Thank goodness, I worry all the time. I can't believe how much she grew in just a few short months. My husband was curious about that but I think it's cause she went from the tiny 10 at the pet store to a 55 here. She's just got those two little bristles at the top of her head which is why I think she's a girl.


When we brought her home :lol: so tiny.


----------



## Skyewillow (Dec 28, 2012)

They won't quite grow into their bristles until later, and there's supposedly a ridge on the males' noses that isn't present on the females. But it's hard to see at a small size. Some females get a few bristles, but if it starts looking like Davy Jones from Pirates of the Caribbean, it's pretty safe to assume that your fish is a boy


----------



## Kithy (Nov 21, 2012)

Skyewillow said:


> They won't quite grow into their bristles until later, and there's supposedly a ridge on the males' noses that isn't present on the females. But it's hard to see at a small size.
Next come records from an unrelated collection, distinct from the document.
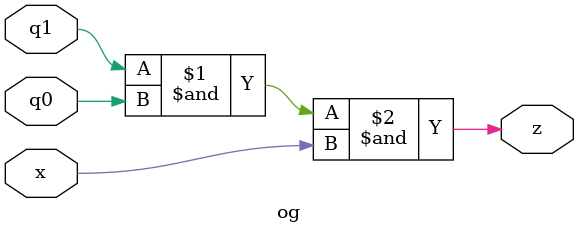
<source format=v>
module og(q1, q0, x, z);
    input q1, q0, x;
    output z;

    assign z = q1 & q0 & x;
endmodule


</source>
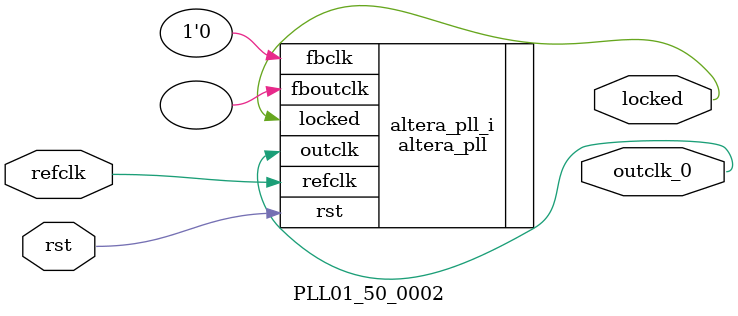
<source format=v>
`timescale 1ns/10ps
module  PLL01_50_0002(

	// interface 'refclk'
	input wire refclk,

	// interface 'reset'
	input wire rst,

	// interface 'outclk0'
	output wire outclk_0,

	// interface 'locked'
	output wire locked
);

	altera_pll #(
		.fractional_vco_multiplier("false"),
		.reference_clock_frequency("50.0 MHz"),
		.operation_mode("direct"),
		.number_of_clocks(1),
		.output_clock_frequency0("1.200000 MHz"),
		.phase_shift0("0 ps"),
		.duty_cycle0(50),
		.output_clock_frequency1("0 MHz"),
		.phase_shift1("0 ps"),
		.duty_cycle1(50),
		.output_clock_frequency2("0 MHz"),
		.phase_shift2("0 ps"),
		.duty_cycle2(50),
		.output_clock_frequency3("0 MHz"),
		.phase_shift3("0 ps"),
		.duty_cycle3(50),
		.output_clock_frequency4("0 MHz"),
		.phase_shift4("0 ps"),
		.duty_cycle4(50),
		.output_clock_frequency5("0 MHz"),
		.phase_shift5("0 ps"),
		.duty_cycle5(50),
		.output_clock_frequency6("0 MHz"),
		.phase_shift6("0 ps"),
		.duty_cycle6(50),
		.output_clock_frequency7("0 MHz"),
		.phase_shift7("0 ps"),
		.duty_cycle7(50),
		.output_clock_frequency8("0 MHz"),
		.phase_shift8("0 ps"),
		.duty_cycle8(50),
		.output_clock_frequency9("0 MHz"),
		.phase_shift9("0 ps"),
		.duty_cycle9(50),
		.output_clock_frequency10("0 MHz"),
		.phase_shift10("0 ps"),
		.duty_cycle10(50),
		.output_clock_frequency11("0 MHz"),
		.phase_shift11("0 ps"),
		.duty_cycle11(50),
		.output_clock_frequency12("0 MHz"),
		.phase_shift12("0 ps"),
		.duty_cycle12(50),
		.output_clock_frequency13("0 MHz"),
		.phase_shift13("0 ps"),
		.duty_cycle13(50),
		.output_clock_frequency14("0 MHz"),
		.phase_shift14("0 ps"),
		.duty_cycle14(50),
		.output_clock_frequency15("0 MHz"),
		.phase_shift15("0 ps"),
		.duty_cycle15(50),
		.output_clock_frequency16("0 MHz"),
		.phase_shift16("0 ps"),
		.duty_cycle16(50),
		.output_clock_frequency17("0 MHz"),
		.phase_shift17("0 ps"),
		.duty_cycle17(50),
		.pll_type("General"),
		.pll_subtype("General")
	) altera_pll_i (
		.rst	(rst),
		.outclk	({outclk_0}),
		.locked	(locked),
		.fboutclk	( ),
		.fbclk	(1'b0),
		.refclk	(refclk)
	);
endmodule


</source>
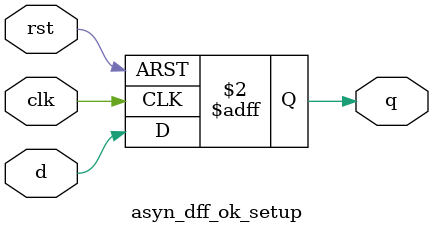
<source format=v>
module asyn_dff_ok_setup (
  clk,
  rst,
  d,
  q
);

  input    clk;
  input    rst;
  input    d;
  output   q;

  reg      q;

  always @( posedge clk or posedge rst ) begin
    if ( rst ) begin
      q <= 1'b0;
    end
    else begin
      q <= d;
    end
  end

endmodule


</source>
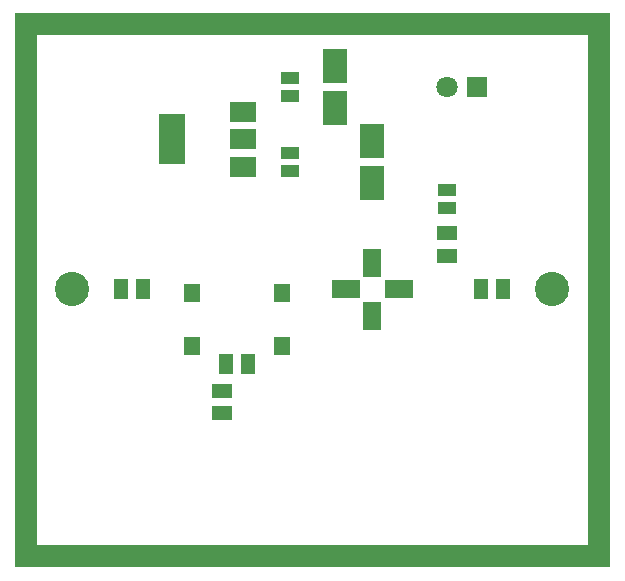
<source format=gts>
G04 #@! TF.FileFunction,Soldermask,Top*
%FSLAX46Y46*%
G04 Gerber Fmt 4.6, Leading zero omitted, Abs format (unit mm)*
G04 Created by KiCad (PCBNEW (2016-01-30 BZR 6528, Git 351752f)-product) date Thu 07 Jul 2016 01:24:39 AM CEST*
%MOMM*%
G01*
G04 APERTURE LIST*
%ADD10C,0.100000*%
%ADD11R,2.000200X3.000960*%
%ADD12R,1.543000X1.035000*%
%ADD13R,1.400000X1.600000*%
%ADD14R,1.797000X1.289000*%
%ADD15R,1.289000X1.797000*%
%ADD16R,2.200860X1.700480*%
%ADD17R,2.200860X4.199840*%
%ADD18C,2.900000*%
%ADD19R,1.797000X1.797000*%
%ADD20C,1.797000*%
%ADD21R,1.900000X1.900000*%
%ADD22R,2.400000X1.900000*%
%ADD23R,2.400000X1.500000*%
%ADD24R,1.500000X2.400000*%
G04 APERTURE END LIST*
D10*
D11*
X142875000Y-91335860D03*
X142875000Y-87734140D03*
D12*
X139065000Y-90297000D03*
X139065000Y-88773000D03*
D13*
X130810000Y-106970000D03*
X130810000Y-111470000D03*
D14*
X133350000Y-115252500D03*
X133350000Y-117157500D03*
D12*
X139065000Y-95123000D03*
X139065000Y-96647000D03*
D11*
X146050000Y-94084140D03*
X146050000Y-97685860D03*
D13*
X138430000Y-111470000D03*
X138430000Y-106970000D03*
D15*
X157162500Y-106680000D03*
X155257500Y-106680000D03*
X124777500Y-106680000D03*
X126682500Y-106680000D03*
X133667500Y-113030000D03*
X135572500Y-113030000D03*
D14*
X152400000Y-101917500D03*
X152400000Y-103822500D03*
D12*
X152400000Y-98298000D03*
X152400000Y-99822000D03*
D16*
X135079740Y-96281240D03*
X135079740Y-93980000D03*
X135079740Y-91678760D03*
D17*
X129080260Y-93980000D03*
D18*
X120650000Y-106680000D03*
X161290000Y-106680000D03*
D19*
X154940000Y-89535000D03*
D20*
X152400000Y-89535000D03*
D21*
X163750000Y-84250000D03*
X162250000Y-84250000D03*
X160750000Y-84250000D03*
X159250000Y-84250000D03*
X157750000Y-84250000D03*
X156250000Y-84250000D03*
X154750000Y-84250000D03*
X153250000Y-84250000D03*
X151750000Y-84250000D03*
X150250000Y-84250000D03*
X148750000Y-84250000D03*
X147250000Y-84250000D03*
X145750000Y-84250000D03*
X144250000Y-84250000D03*
X142750000Y-84250000D03*
X118250000Y-84250000D03*
X119750000Y-84250000D03*
X121250000Y-84250000D03*
X122750000Y-84250000D03*
X124250000Y-84250000D03*
X125750000Y-84250000D03*
X127250000Y-84250000D03*
X128750000Y-84250000D03*
X130250000Y-84250000D03*
X131750000Y-84250000D03*
X133250000Y-84250000D03*
X134750000Y-84250000D03*
X136250000Y-84250000D03*
X137750000Y-84250000D03*
X139250000Y-84250000D03*
D22*
X141000000Y-84250000D03*
D21*
X165250000Y-129250000D03*
X165250000Y-127750000D03*
X165250000Y-126250000D03*
X165250000Y-124750000D03*
X165250000Y-123250000D03*
X165250000Y-121750000D03*
X165250000Y-120250000D03*
X165250000Y-118750000D03*
X165250000Y-117250000D03*
X165250000Y-115750000D03*
X165250000Y-114250000D03*
X165250000Y-112750000D03*
X165250000Y-111250000D03*
X165250000Y-109750000D03*
X165250000Y-108250000D03*
X165250000Y-106750000D03*
X165250000Y-105250000D03*
X165250000Y-103750000D03*
X165250000Y-102250000D03*
X165250000Y-100750000D03*
X165250000Y-99250000D03*
X165250000Y-97750000D03*
X165250000Y-96250000D03*
X165250000Y-94750000D03*
X165250000Y-93250000D03*
X165250000Y-91750000D03*
X165250000Y-90250000D03*
X165250000Y-88750000D03*
X165250000Y-87250000D03*
X165250000Y-85750000D03*
X165250000Y-84250000D03*
X116750000Y-84250000D03*
X116750000Y-85750000D03*
X116750000Y-87250000D03*
X116750000Y-88750000D03*
X116750000Y-90250000D03*
X116750000Y-91750000D03*
X116750000Y-93250000D03*
X116750000Y-94750000D03*
X116750000Y-96250000D03*
X116750000Y-97750000D03*
X116750000Y-99250000D03*
X116750000Y-100750000D03*
X116750000Y-102250000D03*
X116750000Y-103750000D03*
X116750000Y-105250000D03*
X116750000Y-106750000D03*
X116750000Y-108250000D03*
X116750000Y-109750000D03*
X116750000Y-111250000D03*
X116750000Y-112750000D03*
X116750000Y-114250000D03*
X116750000Y-115750000D03*
X116750000Y-117250000D03*
X116750000Y-118750000D03*
X116750000Y-120250000D03*
X116750000Y-121750000D03*
X116750000Y-123250000D03*
X116750000Y-124750000D03*
X116750000Y-126250000D03*
X116750000Y-127750000D03*
X116750000Y-129250000D03*
D22*
X141000000Y-129250000D03*
D21*
X139250000Y-129250000D03*
X137750000Y-129250000D03*
X136250000Y-129250000D03*
X134750000Y-129250000D03*
X133250000Y-129250000D03*
X131750000Y-129250000D03*
X130250000Y-129250000D03*
X128750000Y-129250000D03*
X127250000Y-129250000D03*
X125750000Y-129250000D03*
X124250000Y-129250000D03*
X122750000Y-129250000D03*
X121250000Y-129250000D03*
X119750000Y-129250000D03*
X118250000Y-129250000D03*
X142750000Y-129250000D03*
X144250000Y-129250000D03*
X145750000Y-129250000D03*
X147250000Y-129250000D03*
X148750000Y-129250000D03*
X150250000Y-129250000D03*
X151750000Y-129250000D03*
X153250000Y-129250000D03*
X154750000Y-129250000D03*
X156250000Y-129250000D03*
X157750000Y-129250000D03*
X159250000Y-129250000D03*
X160750000Y-129250000D03*
X162250000Y-129250000D03*
X163750000Y-129250000D03*
D23*
X143800000Y-106680000D03*
X148300000Y-106680000D03*
D24*
X146050000Y-108930000D03*
X146050000Y-104430000D03*
M02*

</source>
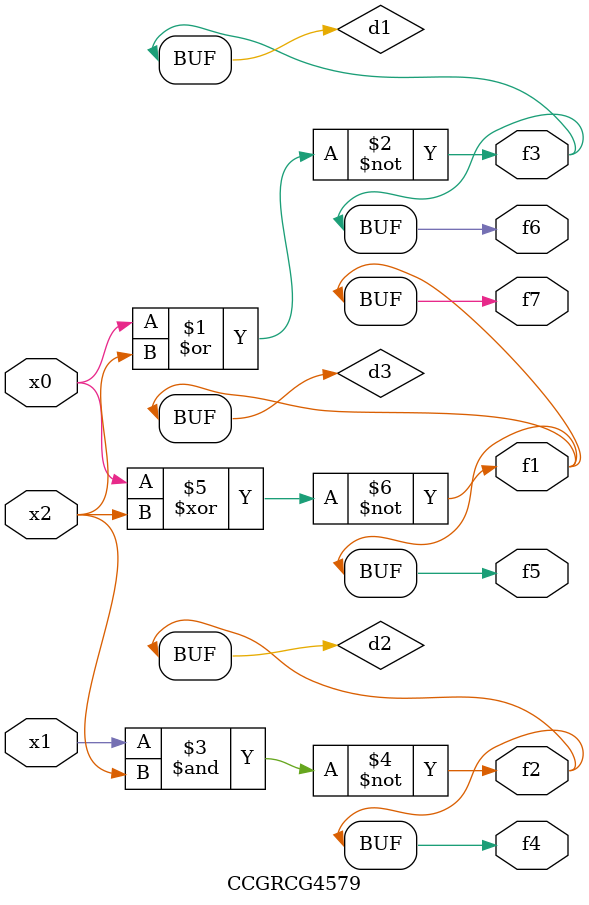
<source format=v>
module CCGRCG4579(
	input x0, x1, x2,
	output f1, f2, f3, f4, f5, f6, f7
);

	wire d1, d2, d3;

	nor (d1, x0, x2);
	nand (d2, x1, x2);
	xnor (d3, x0, x2);
	assign f1 = d3;
	assign f2 = d2;
	assign f3 = d1;
	assign f4 = d2;
	assign f5 = d3;
	assign f6 = d1;
	assign f7 = d3;
endmodule

</source>
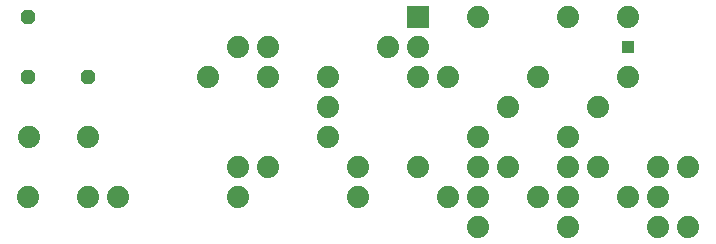
<source format=gbs>
G75*
%MOIN*%
%OFA0B0*%
%FSLAX25Y25*%
%IPPOS*%
%LPD*%
%AMOC8*
5,1,8,0,0,1.08239X$1,22.5*
%
%ADD10C,0.07400*%
%ADD11R,0.03943X0.03943*%
%ADD12OC8,0.04731*%
%ADD13R,0.07400X0.07400*%
D10*
X0023240Y0029673D03*
X0043240Y0029673D03*
X0053240Y0029673D03*
X0093240Y0029673D03*
X0093240Y0039673D03*
X0103240Y0039673D03*
X0123240Y0049673D03*
X0123240Y0059673D03*
X0123240Y0069673D03*
X0103240Y0069673D03*
X0083240Y0069673D03*
X0093240Y0079673D03*
X0103240Y0079673D03*
X0143240Y0079673D03*
X0153240Y0079673D03*
X0153240Y0069673D03*
X0163240Y0069673D03*
X0183240Y0059673D03*
X0173240Y0049673D03*
X0173240Y0039673D03*
X0183240Y0039673D03*
X0203240Y0039673D03*
X0213240Y0039673D03*
X0233240Y0039673D03*
X0243240Y0039673D03*
X0233240Y0029673D03*
X0223240Y0029673D03*
X0203240Y0029673D03*
X0193240Y0029673D03*
X0173240Y0029673D03*
X0163240Y0029673D03*
X0173240Y0019673D03*
X0203240Y0019673D03*
X0233240Y0019673D03*
X0243240Y0019673D03*
X0203240Y0049673D03*
X0213240Y0059673D03*
X0223240Y0069673D03*
X0193240Y0069673D03*
X0203240Y0089673D03*
X0223240Y0089673D03*
X0173240Y0089673D03*
X0153240Y0039673D03*
X0133240Y0039673D03*
X0133240Y0029673D03*
X0043083Y0049673D03*
X0023398Y0049673D03*
D11*
X0223240Y0079673D03*
D12*
X0043240Y0069673D03*
X0023240Y0069673D03*
X0023240Y0089673D03*
D13*
X0153240Y0089673D03*
M02*

</source>
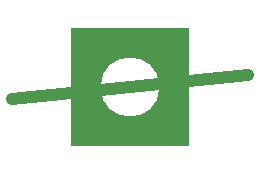
<source format=gbr>
%FSLAX26Y26*%
%MOMM*%
%AMSquareWithHole*
21,1,10,10,0,0,0*
1,0,5,0,0*%
%ADD10SquareWithHole*%
%ADD11C,1*%
G01*
%LPD*%
D11*
X-10000000Y-1000000D02*
X10000000Y1000000D01*
D10*
X0Y0D03*
M02*
</source>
Some females get a few bristles, but if it starts looking like Davy Jones from Pirates of the Caribbean, it's pretty safe to assume that your fish is a boy


xD Yes I saw some of the extreme BN pics and I was like HOLY COW. Davy Jones is a perfect image to go with that xD


----------



## Skyewillow (Dec 28, 2012)

That was how I explained it to my non-fishkeeping dad! lol


----------



## Skyewillow (Dec 28, 2012)

I had to zoom in on your picture to see her! LOL

What did you name her? Our toddler named ours "Boo".


----------



## Kithy (Nov 21, 2012)

Eureka like the vacuum company xD She was so little when we first got her I was scared the goldies might nom her but she holds her own and has her own log now that she loves.


----------



## Skyewillow (Dec 28, 2012)

Same with Boo. I really prefer them to the other commercially available species. Mostly because of their size, but I also love those gnarly noses!


----------



## Kithy (Nov 21, 2012)

They're really unique compared to commons. I chose them for the size but really just adoring them.


----------



## Skyewillow (Dec 28, 2012)

they're so much more active during the day too


----------



## Kithy (Nov 21, 2012)

They really are! Mine likes to pop around the whole mopani log all day long and stick on the sides at night. She's getting a bit less skittish too.


----------



## Skyewillow (Dec 28, 2012)

Yay!


----------